[THE PROBLEM] According to the appeal decision excerpt, on what date did barricades go up?

[SOURCE EXTRACT]
----------------------------------------

The appellant also notes that the Co-ordinator misspelled the name of an individual in her representations and queries whether this had an impact on the search undertaken by the OSAA.

 

Finally, the appellant takes issue with the revised breakdown of fees alternatively provided by the OSAA during mediation.  She notes that although the OSAA suggested that she could reduce the fees further if she removed e-mails from the requests, the time estimated for search remained the same.  Since the appellant has chosen to include the e-mails within the scope of her request, I do not find this argument to be relevant to the issue before me, and will, therefore, not address it in this order.

 

In response to the appellant’s concerns, the OSAA reiterated the steps taken by staff members in conducting their searches for responsive records.  The OSAA maintains that the staff members that conducted the searches were experienced.  With respect to having a regularized information management system, the OSAA states that it was involved in the Caledonia protest from February 28, 2006 and used many different staff available at its disposal.  The OSAA notes that its involvement changed in mid-April 2006, when negotiations began, and then escalated after barricades went up on April 20, 2006.  At this point, the files and number of people involved in the file changed dramatically, and stayed at a heightened intensity through the month of May.

----------------------------------------

(Page images and extracted text)
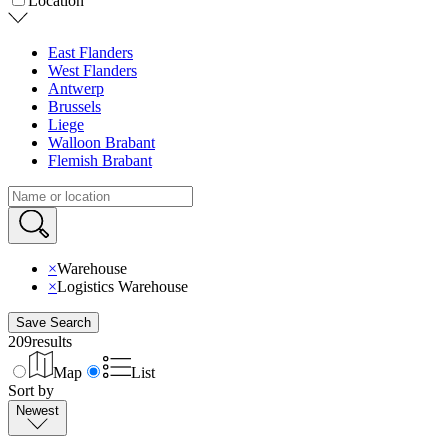
Location
East Flanders
West Flanders
Antwerp
Brussels
Liege
Walloon Brabant
Flemish Brabant
×
Warehouse
×
Logistics Warehouse
Save Search
209
results
Map
List
Sort by
Newest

----------------------------------------

[SOLVED EXERCISE] April 20, 2006.